[Available records Boundary: Start]
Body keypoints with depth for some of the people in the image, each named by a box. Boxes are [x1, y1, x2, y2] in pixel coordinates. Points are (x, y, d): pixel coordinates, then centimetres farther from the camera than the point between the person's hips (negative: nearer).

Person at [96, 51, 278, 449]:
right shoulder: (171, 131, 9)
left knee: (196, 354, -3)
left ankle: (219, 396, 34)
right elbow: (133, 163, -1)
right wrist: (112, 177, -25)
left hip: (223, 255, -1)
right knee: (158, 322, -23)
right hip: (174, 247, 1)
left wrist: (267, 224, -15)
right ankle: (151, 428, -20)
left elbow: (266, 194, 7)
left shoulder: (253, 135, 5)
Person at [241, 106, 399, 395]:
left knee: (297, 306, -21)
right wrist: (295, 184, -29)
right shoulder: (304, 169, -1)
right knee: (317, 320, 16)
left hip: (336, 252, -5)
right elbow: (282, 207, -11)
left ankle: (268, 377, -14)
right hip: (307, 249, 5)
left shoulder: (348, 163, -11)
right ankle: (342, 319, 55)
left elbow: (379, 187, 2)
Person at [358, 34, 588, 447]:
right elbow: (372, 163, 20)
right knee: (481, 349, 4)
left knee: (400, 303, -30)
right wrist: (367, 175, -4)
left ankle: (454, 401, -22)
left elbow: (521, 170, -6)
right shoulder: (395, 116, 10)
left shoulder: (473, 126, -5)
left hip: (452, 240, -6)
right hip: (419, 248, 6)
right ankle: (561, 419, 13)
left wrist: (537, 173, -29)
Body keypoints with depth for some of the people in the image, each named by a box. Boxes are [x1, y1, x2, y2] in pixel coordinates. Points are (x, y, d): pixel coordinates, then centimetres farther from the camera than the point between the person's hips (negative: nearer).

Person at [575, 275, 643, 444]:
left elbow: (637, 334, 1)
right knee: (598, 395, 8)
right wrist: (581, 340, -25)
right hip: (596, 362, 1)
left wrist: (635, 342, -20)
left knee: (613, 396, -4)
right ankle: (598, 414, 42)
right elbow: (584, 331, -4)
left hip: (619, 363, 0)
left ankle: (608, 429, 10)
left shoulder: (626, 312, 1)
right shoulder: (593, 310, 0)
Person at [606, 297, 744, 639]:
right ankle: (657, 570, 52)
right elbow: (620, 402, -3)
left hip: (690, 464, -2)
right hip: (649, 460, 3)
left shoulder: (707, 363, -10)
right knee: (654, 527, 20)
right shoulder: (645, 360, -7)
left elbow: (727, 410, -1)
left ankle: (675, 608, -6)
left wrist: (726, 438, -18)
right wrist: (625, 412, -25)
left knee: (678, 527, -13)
[Available records Boundary: End]
◆ What the exercise asks ◆
Reproduce all the items above verbatim, line for line, with every box, keypoint name and (x, y, d) triple unchanged.

◆ Exercise output ◆
Body keypoints with depth for some of the people in the image, each named by a box. Boxes are [x1, y1, x2, y2] in pixel coordinates. Points are (x, y, d): pixel coordinates, then centimetres farther from the camera than the point between the person's hips (negative: nearer).

Person at [96, 51, 278, 449]:
right shoulder: (171, 131, 9)
left knee: (196, 354, -3)
left ankle: (219, 396, 34)
right elbow: (133, 163, -1)
right wrist: (112, 177, -25)
left hip: (223, 255, -1)
right knee: (158, 322, -23)
right hip: (174, 247, 1)
left wrist: (267, 224, -15)
right ankle: (151, 428, -20)
left elbow: (266, 194, 7)
left shoulder: (253, 135, 5)
Person at [241, 106, 399, 395]:
left knee: (297, 306, -21)
right wrist: (295, 184, -29)
right shoulder: (304, 169, -1)
right knee: (317, 320, 16)
left hip: (336, 252, -5)
right elbow: (282, 207, -11)
left ankle: (268, 377, -14)
right hip: (307, 249, 5)
left shoulder: (348, 163, -11)
right ankle: (342, 319, 55)
left elbow: (379, 187, 2)
Person at [358, 34, 588, 447]:
right elbow: (372, 163, 20)
right knee: (481, 349, 4)
left knee: (400, 303, -30)
right wrist: (367, 175, -4)
left ankle: (454, 401, -22)
left elbow: (521, 170, -6)
right shoulder: (395, 116, 10)
left shoulder: (473, 126, -5)
left hip: (452, 240, -6)
right hip: (419, 248, 6)
right ankle: (561, 419, 13)
left wrist: (537, 173, -29)
Body keypoints with depth for some of the people in the image, each named by a box. Boxes are [x1, y1, x2, y2] in pixel coordinates. Points are (x, y, d): pixel coordinates, then centimetres farther from the camera than the point between the person's hips (negative: nearer).

Person at [575, 275, 643, 444]:
left elbow: (637, 334, 1)
right knee: (598, 395, 8)
right wrist: (581, 340, -25)
right hip: (596, 362, 1)
left wrist: (635, 342, -20)
left knee: (613, 396, -4)
right ankle: (598, 414, 42)
right elbow: (584, 331, -4)
left hip: (619, 363, 0)
left ankle: (608, 429, 10)
left shoulder: (626, 312, 1)
right shoulder: (593, 310, 0)
Person at [606, 297, 744, 639]:
right ankle: (657, 570, 52)
right elbow: (620, 402, -3)
left hip: (690, 464, -2)
right hip: (649, 460, 3)
left shoulder: (707, 363, -10)
right knee: (654, 527, 20)
right shoulder: (645, 360, -7)
left elbow: (727, 410, -1)
left ankle: (675, 608, -6)
left wrist: (726, 438, -18)
right wrist: (625, 412, -25)
left knee: (678, 527, -13)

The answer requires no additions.